Mark Graham

Personal information
- Full name: Robert James Mark Graham
- Born: 19 May 1961 (age 65) Auckland, New Zealand
- Height: 167 cm (5 ft 6 in)
- Weight: 60 kg (132 lb)

Sport
- Sport: Diving

Medal record
Men's diving
Representing New Zealand
Commonwealth Games
| Bronze medal – third place | 1982 Brisbane | 3 m springboard |

= Mark Graham (diver) =

New Zealand diver

Robert James Mark Graham (born 19 May 1961) was a New Zealand diver who won a bronze medal for New Zealand in the Men’s 3m Springboard event at the 1982 Commonwealth Games. He also competed in the 1986 Commonwealth Games in Edinburgh, and was 13th after hitting the diving board with his hand during the event.
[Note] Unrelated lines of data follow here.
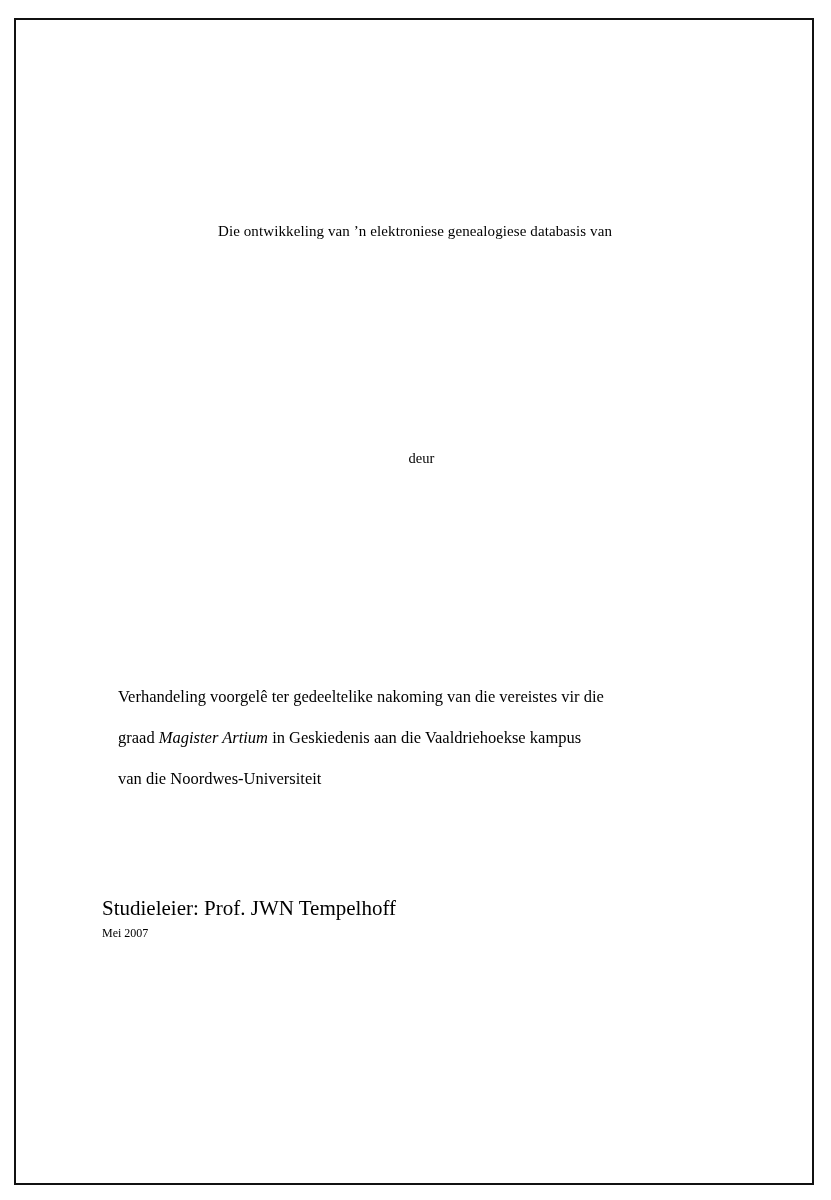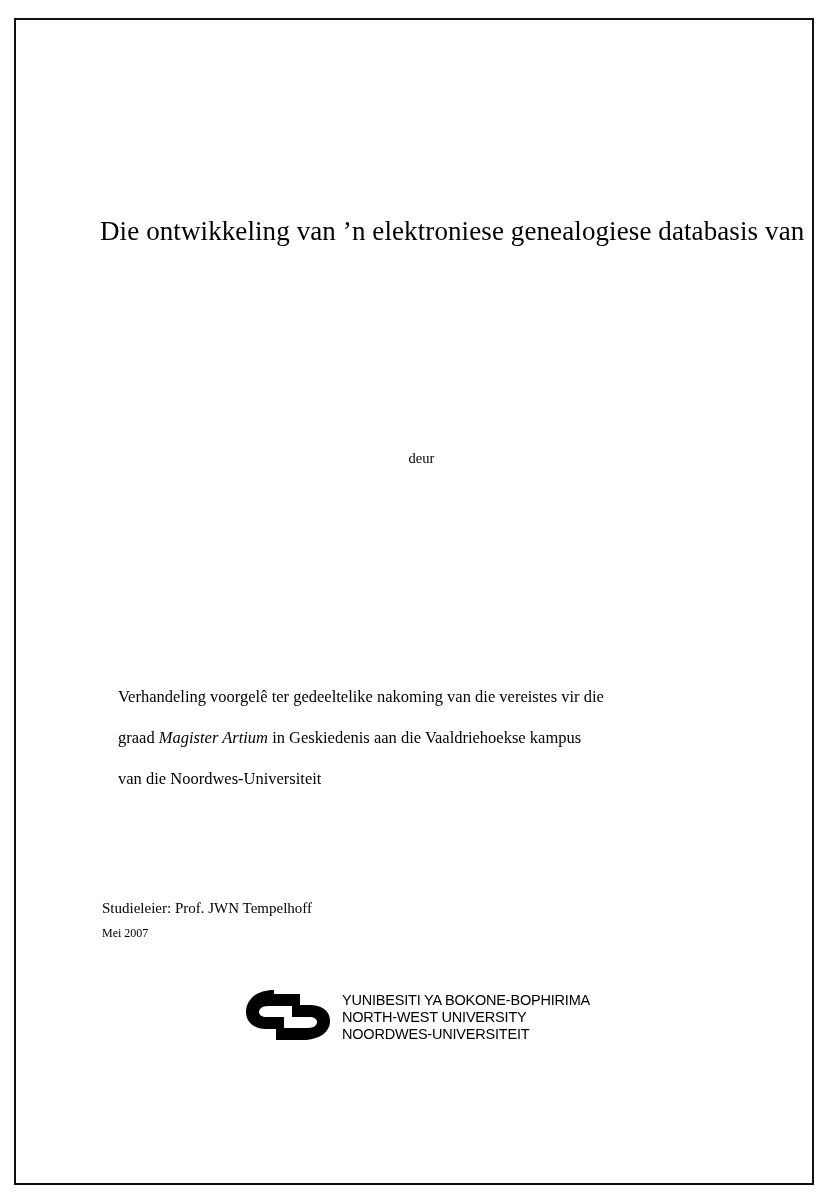--- a/index.html
+++ b/index.html
@@ -40,21 +40,21 @@
     box-sizing: border-box;
   }
   .title-block {
     position: absolute;
     top: 190px;
     left: 10px;
     right: 10px;
     text-align: center;
   }
   .title-line {
-    font-size: 27px;
+    font-size: 15px;
     line-height: 47px;
     letter-spacing: 0.1px;
     white-space: nowrap;
   }
   .deur {
     position: absolute;
     top: 432px;
     left: 13px;
     right: 0;
     text-align: center;
@@ -82,21 +82,21 @@
   .statement .just {
     text-align: justify;
   }
   .statement em {
     font-style: italic;
   }
   .supervisor {
     position: absolute;
     top: 878px;
     left: 12px;
-    font-size: 15px;
+    font-size: 21px;
     line-height: 25px;
     text-align: right;
   }
   .date {
     position: absolute;
     top: 903px;
     left: 12px;
     font-size: 12px;
     line-height: 25px;
   }
@@ -143,28 +143,15 @@
 
     <div class="statement">
       <p class="just">Verhandeling voorgelê ter gedeeltelike nakoming van die vereistes vir die</p>
       <p><span>graad </span><em>Magister Artium</em><span> in Geskiedenis aan die Vaaldriehoekse kampus</span></p>
       <p>van die Noordwes-Universiteit</p>
     </div>
 
     <div class="supervisor">Studieleier: Prof. JWN Tempelhoff</div>
     <div class="date">Mei 2007</div>
 
-    <div class="logo-block">
-      <div class="logo-mark">
-        <svg width="96" height="66" viewBox="0 0 96 66" xmlns="http://www.w3.org/2000/svg">
-          <path d="M34 6 C16 6 6 16 6 28 C6 38 14 45 26 45 L44 45 L44 33 L27 33 C22 33 19 31 19 28 C19 25 22 22 28 22 L60 22 L60 10 L34 10 Z" fill="#000000"></path>
-          <path d="M52 21 L52 33 L69 33 C74 33 77 35 77 38 C77 41 74 44 68 44 L36 44 L36 56 L62 56 C80 56 90 48 90 37 C90 27 82 21 70 21 Z" fill="#000000"></path>
-        </svg>
-      </div>
-      <div class="logo-text">
-        <div>YUNIBESITI YA BOKONE-BOPHIRIMA</div>
-        <div>NORTH-WEST UNIVERSITY</div>
-        <div>NOORDWES-UNIVERSITEIT</div>
-      </div>
-    </div>
 
   </div>
 </div>
 
 </body></html>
He competed at the 1984 Summer Olympics. He was 18th in the preliminaries for the springboard event (with 497.55 points) so did not qualify for the finals. He competed with a dislocating shoulder and recovering from a broken rib after being assaulted during his preparations for the Olympics.

Mark attended Boston University on athletic scholarship where he studied Broadcast Journalism and Philosophy but failed to graduate. On his return to Auckland, he completed a BA in Philosophy and Political Studies, including papers in Green Economics. He completed a Diploma of Business; Marketing while at TVNZ in 1994.

He has worked in advertising agencies and media companies for the past 25 years including TVNZ, ACP Media, Young & Rubicam advertising & McCann Erickson advertising

While at TVNZ, he became involved with interactive television projects as Manager – Direct Response and Interactive TV, and including one for Bluebird Potato Chips. At TVNZ he produced several of the first fully interactive TVCs in the world, he was initiator and project manager of the first website in New Zealand (and possibly the world), with realtime insurance quotes for Sun Direct Insurance and was a critical part of the team that pitched and won the direct response work from Telecom’s XTRA during its launch.

He was Account Director in the team that won the Direct Marketing Association’s (DMA) Grand Prix prize for the Sun Direct campaign and was instrumental in Sun Direct winning the Retail Marketing Award at the TVNZ/Marketing Magazine Awards in 1996, and three bronze medals at the following year’s DMA Direct Marketing Awards.

Mark’s uncle is Sir Doug Graham, Minister of Justice and Minister of Treaty Negotiations in the National Government in the early 1990s and another uncle, Dr Kennedy Graham, a former Green Party Member of Parliament and ex-Secretary General of Parliamentarians for Global Action and a number of UN-attached NGOs.

Following a move to publishing in the late 90s, Mark worked at Dow Communications publishing the Conventions NZ Conference Planner and overhauled the organisation's website, then left to run Straight Up Productions/Aim High Publishing, publishing consumer guides to building (Building Guide) and architectural design (Design Guide) and a trade publication, BoB - the Business of Building.

In 2016 he had major complications following a shoulder repair operation, resulting in chronic brachial neuritis and phrenic nerve palsy.

He ran as a candidate for Auckland Council Governing Body on the City Vision ticket in 2019 but was hit by a driver while taking his daughter to her gym class on his Vespa, suffering a concussion, whiplash and broken ribs.